- **Study questions**:
1. In the IBS forum post, what drink does the writer believe set off the diarrhea on April 30th?
2. List every specific calendar date that the writer gives in the body of the IBS forum post.
3. Carry on the IBS forum post from its final sentence.

++++ Exercise passage ++++

# Do i have ibs?



## KCS30 (Apr 30, 2014)

Hi, I'm 17 and think I may possibly have ibs.

It seemed to start in the middle of Feb, when I had an orthodontist appointment and was very nervous. Later that day I found I had diarrhoea and the next couple of days, had a watery feeling in stomach, which was uncomfortable, but thought nothing of it as it soon passed. However, on March 3rd, on my next orthodontist appointment, I found I had the same thing that day, but for the rest of the week had quite loose stools/needed to go more. That weekend I felt fine and normal, but then on March 10, I kinda had an evening 'rush' where I had to keep using the toilet. for the rest of that week I however, I felt slightly constipated, because I kept needing to go, but after straining myself to do so, only the tiniest bit came out. This passed as well, but I felt like my daily stools have been looser and when I wipe (sorry, bit TMI) it seems like I'm wiping off chunks of my stool. On the bright side, there have been days in between where I have a nice normal stool. It worried me because my period had also come two and a half weeks early! However, my next cycle went back to normal. So then on march 31st, I had the same moment of 'evening rush' and looser stools followed. I think I wiped and saw a bit of mucus present, but that was the only time. Throughout of April, I felt pretty normal, just having a looser stool a bit more often, and I got my period back to normal. Then I seemed to get the diarrhoea again, on april 30th, but my stomach had felt a bit more sensitive at the time. Also, it seemed to be effected by caffeine, as I had just had a cup of tea, and felt for certain that this is what set it off (this isn't always the case, but lately I do find that tea, etc. causes me to fell more gassy or need to use the toilet). It's just been worrying me because when I google things like this it always comes up with horrible, scary stuff, which has made me worried, but some of the symptoms I don't think would occur if It was more serious? I have occasional discomfort which is relieved by a bowel movement, caffeine, like tea, seems to affect it at times, it also varies and isn't consistent. Does any else have symptoms like these? I would think of going to the doctor, but I have a very busy month with exams, etc. do you think I have ibs? I'd really like to know I'm not alone in this.

++++ Recorded information ++++

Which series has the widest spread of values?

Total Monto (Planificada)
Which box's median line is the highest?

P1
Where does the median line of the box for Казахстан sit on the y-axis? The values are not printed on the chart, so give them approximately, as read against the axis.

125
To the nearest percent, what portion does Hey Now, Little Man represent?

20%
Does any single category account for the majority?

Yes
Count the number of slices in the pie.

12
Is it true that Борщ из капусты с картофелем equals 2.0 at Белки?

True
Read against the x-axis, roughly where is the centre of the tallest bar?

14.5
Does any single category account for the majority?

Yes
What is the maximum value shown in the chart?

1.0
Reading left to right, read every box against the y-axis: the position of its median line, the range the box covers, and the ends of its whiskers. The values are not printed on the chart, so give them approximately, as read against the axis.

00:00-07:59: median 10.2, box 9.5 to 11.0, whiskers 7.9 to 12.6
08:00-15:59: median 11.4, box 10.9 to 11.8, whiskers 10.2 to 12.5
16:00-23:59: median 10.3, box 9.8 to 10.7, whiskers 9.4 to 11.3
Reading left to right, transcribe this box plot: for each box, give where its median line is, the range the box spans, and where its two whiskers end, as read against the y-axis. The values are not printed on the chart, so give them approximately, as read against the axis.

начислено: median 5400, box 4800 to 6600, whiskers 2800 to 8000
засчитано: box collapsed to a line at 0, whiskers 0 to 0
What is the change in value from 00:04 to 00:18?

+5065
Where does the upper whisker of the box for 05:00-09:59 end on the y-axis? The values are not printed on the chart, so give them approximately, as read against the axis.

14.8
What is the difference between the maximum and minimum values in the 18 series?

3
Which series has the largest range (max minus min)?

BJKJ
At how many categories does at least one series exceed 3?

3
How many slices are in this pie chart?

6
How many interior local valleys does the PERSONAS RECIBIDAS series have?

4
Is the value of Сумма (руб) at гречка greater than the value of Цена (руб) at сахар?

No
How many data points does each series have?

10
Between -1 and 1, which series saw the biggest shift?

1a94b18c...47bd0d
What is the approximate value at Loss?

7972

++++

- **Answers given**:
1. A cup of tea.

2. March 3rd, March 10, March 31st, and April 30th.

3.
----------



## LvYouLo (May 27, 2014)

I'm also 17, I was just diagnosed with IBS-C(constipation). You can't self diagnose yourself, but you sound as if you fluctuate from IBS-D to IBS-C. To find out if you do hair IBS, talk to your doctor. It took me months to find out with lots of pain and tests because they had no idea... But to know if you have IBS they do a colinosopy.. Not the most fun thing, but if it tells you what's wrong with you, its worth it.


----------



## KCS30 (Apr 30, 2014)

Thank you so much for the reply! I am still considering ibs as I cause for all this, but I am beginning to think it could possibly be hyperthyroidism, as this can cause bowel issues and since my periods have been irregular/affected. I've also experienced other symptoms like feeling hot and neck bothering me. I'm probably gonna go in for a blood test some time this week, and that will show whether or not I have it. thanks for your advice, I really appreciate it and its nice to know that someone my age has been going through something similar. its just such an awkward topic to discuss! Thank you again, and I will let you know how my diagnosis goes.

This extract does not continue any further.